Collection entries

______________________________

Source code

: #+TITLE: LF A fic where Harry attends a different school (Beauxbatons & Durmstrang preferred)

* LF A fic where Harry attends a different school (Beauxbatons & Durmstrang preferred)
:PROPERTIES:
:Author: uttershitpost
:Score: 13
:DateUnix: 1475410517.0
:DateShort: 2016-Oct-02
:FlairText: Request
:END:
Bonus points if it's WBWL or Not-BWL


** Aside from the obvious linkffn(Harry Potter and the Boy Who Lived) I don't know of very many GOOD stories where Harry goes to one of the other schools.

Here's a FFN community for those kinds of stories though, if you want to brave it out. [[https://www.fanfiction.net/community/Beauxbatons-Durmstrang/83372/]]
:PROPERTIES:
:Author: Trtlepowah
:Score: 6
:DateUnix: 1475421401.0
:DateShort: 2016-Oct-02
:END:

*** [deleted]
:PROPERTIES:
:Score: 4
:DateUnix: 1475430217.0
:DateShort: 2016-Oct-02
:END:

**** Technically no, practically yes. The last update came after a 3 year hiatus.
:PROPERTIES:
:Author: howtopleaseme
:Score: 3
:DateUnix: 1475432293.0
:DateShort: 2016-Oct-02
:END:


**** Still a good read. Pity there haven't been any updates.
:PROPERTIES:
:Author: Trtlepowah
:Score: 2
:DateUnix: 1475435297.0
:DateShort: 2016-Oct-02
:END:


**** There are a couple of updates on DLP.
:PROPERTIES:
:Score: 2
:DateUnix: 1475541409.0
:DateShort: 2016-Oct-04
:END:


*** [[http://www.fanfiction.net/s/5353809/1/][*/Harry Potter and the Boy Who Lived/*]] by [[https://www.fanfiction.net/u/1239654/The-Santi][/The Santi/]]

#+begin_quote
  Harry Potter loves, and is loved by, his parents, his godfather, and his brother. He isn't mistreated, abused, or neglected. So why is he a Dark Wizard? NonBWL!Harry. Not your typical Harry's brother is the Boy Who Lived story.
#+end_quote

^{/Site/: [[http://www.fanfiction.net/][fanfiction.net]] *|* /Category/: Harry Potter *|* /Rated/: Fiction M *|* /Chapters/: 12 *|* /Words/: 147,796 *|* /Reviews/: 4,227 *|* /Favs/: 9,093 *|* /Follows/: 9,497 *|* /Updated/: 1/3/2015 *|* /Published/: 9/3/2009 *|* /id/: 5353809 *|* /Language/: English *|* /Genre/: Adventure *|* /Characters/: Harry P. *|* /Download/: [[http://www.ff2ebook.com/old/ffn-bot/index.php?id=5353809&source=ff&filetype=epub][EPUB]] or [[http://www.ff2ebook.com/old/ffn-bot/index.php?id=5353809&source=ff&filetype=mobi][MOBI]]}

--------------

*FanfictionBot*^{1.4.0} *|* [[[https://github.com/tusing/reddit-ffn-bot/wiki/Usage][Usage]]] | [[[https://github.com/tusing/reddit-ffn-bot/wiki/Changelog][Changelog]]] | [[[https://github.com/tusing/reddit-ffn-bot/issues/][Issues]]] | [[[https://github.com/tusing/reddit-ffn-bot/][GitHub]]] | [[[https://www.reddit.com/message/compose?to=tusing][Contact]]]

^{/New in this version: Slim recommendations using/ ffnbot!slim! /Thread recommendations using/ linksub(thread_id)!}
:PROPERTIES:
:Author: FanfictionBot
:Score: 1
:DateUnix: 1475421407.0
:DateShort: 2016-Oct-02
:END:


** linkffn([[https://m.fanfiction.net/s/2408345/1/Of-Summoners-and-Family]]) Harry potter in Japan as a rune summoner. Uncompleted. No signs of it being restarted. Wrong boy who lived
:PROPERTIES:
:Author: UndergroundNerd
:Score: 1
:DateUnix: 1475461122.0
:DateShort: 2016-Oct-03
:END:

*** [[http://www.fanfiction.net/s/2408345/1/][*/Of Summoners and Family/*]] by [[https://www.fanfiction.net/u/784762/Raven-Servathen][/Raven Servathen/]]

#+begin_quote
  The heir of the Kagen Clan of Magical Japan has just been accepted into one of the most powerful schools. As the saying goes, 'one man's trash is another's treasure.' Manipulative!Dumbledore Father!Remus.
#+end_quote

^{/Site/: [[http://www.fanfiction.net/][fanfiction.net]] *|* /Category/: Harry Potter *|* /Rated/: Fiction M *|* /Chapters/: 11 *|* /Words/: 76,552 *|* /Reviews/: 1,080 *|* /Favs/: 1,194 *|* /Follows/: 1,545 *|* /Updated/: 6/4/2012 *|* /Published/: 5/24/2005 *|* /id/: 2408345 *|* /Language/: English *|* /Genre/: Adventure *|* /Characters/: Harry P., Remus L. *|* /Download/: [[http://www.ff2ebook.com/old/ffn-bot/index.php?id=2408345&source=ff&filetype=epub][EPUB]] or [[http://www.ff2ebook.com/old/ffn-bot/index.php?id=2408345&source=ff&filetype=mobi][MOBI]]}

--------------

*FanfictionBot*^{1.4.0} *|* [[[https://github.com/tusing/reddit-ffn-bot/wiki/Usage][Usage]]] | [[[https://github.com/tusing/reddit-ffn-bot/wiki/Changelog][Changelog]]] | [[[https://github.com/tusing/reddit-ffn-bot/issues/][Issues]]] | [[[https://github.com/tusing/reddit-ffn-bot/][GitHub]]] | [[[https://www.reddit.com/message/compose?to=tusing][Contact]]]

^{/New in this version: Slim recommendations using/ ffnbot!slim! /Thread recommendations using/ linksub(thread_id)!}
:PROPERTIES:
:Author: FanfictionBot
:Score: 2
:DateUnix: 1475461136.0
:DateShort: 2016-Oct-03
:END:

______________________________

→ **What is being asked**
Repeat each line of the data above, exactly as it appears, from the first through the line that contains "Bonus points if it's WBWL or Not-BWL".

→ **Your solution**
Source code

: #+TITLE: LF A fic where Harry attends a different school (Beauxbatons & Durmstrang preferred)

* LF A fic where Harry attends a different school (Beauxbatons & Durmstrang preferred)
:PROPERTIES:
:Author: uttershitpost
:Score: 13
:DateUnix: 1475410517.0
:DateShort: 2016-Oct-02
:FlairText: Request
:END:
Bonus points if it's WBWL or Not-BWL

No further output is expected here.